▸ **TO-DO ITEM**
Print, exactly as they stand, the lines from the start of the listing to the line containing "Rendered at 1500 by 844 pixels.", inclusive.

▸ **STUDY MATERIAL**
^^^^

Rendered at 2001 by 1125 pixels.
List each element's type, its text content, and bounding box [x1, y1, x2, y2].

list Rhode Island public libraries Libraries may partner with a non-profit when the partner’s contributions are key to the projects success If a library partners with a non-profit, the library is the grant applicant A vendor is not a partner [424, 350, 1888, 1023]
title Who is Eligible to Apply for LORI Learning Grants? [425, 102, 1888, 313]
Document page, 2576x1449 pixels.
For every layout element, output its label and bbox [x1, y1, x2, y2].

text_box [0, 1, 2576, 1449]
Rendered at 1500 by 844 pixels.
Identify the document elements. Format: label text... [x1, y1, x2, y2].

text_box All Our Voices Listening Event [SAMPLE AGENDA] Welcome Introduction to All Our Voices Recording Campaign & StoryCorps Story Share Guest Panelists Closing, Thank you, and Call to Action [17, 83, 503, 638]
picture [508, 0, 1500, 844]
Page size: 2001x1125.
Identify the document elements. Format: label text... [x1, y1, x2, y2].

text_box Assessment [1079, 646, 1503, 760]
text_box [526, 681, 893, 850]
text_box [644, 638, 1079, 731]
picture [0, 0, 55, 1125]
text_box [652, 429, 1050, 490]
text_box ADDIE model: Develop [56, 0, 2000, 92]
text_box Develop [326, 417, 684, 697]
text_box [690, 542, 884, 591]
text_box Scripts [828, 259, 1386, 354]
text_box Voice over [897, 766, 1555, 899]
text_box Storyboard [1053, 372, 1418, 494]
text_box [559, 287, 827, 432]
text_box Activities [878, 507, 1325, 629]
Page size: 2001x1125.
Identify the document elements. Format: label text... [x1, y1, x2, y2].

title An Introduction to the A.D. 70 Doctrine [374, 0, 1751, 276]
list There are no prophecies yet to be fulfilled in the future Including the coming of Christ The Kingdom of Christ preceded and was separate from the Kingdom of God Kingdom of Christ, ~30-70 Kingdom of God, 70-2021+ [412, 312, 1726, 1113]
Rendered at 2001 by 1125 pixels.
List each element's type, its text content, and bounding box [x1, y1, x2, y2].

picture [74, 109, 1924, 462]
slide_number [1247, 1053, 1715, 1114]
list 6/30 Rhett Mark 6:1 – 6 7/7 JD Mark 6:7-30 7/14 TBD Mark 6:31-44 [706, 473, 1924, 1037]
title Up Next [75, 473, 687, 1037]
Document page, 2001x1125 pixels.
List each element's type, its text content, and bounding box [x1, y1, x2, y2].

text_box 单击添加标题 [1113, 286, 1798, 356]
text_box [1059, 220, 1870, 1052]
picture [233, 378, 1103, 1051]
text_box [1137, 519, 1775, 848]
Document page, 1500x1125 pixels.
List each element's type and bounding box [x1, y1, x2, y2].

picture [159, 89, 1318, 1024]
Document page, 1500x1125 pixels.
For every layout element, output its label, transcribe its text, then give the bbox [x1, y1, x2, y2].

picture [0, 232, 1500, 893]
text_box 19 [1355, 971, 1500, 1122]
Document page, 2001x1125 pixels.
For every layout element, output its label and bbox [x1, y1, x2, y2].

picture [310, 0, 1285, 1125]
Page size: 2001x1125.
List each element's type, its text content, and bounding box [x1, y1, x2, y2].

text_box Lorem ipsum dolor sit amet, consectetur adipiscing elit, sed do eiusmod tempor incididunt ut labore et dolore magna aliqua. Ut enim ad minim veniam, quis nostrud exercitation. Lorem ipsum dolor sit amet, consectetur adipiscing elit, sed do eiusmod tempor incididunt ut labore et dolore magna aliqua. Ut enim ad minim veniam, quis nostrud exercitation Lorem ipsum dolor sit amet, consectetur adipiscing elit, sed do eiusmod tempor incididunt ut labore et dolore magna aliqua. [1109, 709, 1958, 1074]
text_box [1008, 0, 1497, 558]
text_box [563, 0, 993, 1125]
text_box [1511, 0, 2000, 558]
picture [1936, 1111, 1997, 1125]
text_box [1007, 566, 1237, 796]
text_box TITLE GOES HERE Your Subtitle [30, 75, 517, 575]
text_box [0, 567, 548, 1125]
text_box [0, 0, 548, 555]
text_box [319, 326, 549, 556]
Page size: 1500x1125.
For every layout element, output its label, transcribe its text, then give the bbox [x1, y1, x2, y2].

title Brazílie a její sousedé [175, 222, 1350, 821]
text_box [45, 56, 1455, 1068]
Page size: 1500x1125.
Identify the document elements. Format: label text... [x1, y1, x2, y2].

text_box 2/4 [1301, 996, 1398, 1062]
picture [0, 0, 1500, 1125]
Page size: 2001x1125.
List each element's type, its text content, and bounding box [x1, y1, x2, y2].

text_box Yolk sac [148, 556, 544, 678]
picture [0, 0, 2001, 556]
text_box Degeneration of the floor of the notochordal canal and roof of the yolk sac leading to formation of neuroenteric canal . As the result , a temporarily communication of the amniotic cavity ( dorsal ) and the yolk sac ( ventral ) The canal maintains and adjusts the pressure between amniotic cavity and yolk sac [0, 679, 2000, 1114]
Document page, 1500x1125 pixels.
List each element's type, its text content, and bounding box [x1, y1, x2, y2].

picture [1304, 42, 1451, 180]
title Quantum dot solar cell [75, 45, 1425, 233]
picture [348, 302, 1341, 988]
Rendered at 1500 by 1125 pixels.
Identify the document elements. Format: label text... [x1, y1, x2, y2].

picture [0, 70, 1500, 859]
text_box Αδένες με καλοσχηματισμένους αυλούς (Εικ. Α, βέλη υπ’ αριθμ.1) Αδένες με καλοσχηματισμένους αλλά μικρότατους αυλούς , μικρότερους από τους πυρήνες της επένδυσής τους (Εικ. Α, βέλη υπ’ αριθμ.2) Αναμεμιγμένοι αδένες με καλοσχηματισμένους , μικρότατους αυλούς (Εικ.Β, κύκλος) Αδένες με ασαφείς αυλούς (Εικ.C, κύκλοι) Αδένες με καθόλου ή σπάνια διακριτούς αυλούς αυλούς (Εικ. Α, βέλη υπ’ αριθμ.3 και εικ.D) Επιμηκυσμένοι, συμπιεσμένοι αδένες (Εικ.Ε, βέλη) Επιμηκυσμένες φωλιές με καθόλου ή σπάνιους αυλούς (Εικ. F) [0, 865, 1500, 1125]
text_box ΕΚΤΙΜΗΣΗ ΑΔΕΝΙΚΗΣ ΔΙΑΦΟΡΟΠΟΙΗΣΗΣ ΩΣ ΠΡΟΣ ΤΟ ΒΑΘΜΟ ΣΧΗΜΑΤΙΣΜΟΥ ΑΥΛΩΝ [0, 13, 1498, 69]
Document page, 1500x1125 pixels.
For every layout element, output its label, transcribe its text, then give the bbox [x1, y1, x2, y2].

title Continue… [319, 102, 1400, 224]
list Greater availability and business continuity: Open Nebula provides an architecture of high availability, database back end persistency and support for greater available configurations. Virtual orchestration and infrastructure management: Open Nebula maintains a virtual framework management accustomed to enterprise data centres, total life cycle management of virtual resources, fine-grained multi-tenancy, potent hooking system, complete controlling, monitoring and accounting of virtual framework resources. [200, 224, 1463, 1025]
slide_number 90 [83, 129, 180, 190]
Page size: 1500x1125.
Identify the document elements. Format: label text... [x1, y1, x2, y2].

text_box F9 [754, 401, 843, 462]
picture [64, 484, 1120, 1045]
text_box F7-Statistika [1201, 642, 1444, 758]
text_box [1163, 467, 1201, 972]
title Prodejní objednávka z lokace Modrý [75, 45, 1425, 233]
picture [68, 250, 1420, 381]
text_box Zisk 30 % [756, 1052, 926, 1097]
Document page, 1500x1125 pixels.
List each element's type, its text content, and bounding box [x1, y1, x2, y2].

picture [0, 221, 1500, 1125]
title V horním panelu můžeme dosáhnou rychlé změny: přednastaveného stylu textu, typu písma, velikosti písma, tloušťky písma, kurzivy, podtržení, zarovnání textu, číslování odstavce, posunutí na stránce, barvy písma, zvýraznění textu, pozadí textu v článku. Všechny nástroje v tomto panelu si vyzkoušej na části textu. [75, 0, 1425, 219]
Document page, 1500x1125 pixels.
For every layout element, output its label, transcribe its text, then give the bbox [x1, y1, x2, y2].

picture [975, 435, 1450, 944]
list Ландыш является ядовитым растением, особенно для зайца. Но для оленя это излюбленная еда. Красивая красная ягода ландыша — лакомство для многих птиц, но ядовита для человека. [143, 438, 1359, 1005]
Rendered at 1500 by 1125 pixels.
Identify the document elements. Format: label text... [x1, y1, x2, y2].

^^^^

▸ **RESPONSE TO THE EXERCISE**
Rendered at 2001 by 1125 pixels.
List each element's type, its text content, and bounding box [x1, y1, x2, y2].

list Rhode Island public libraries Libraries may partner with a non-profit when the partner’s contributions are key to the projects success If a library partners with a non-profit, the library is the grant applicant A vendor is not a partner [424, 350, 1888, 1023]
title Who is Eligible to Apply for LORI Learning Grants? [425, 102, 1888, 313]
Document page, 2576x1449 pixels.
For every layout element, output its label and bbox [x1, y1, x2, y2].

text_box [0, 1, 2576, 1449]
Rendered at 1500 by 844 pixels.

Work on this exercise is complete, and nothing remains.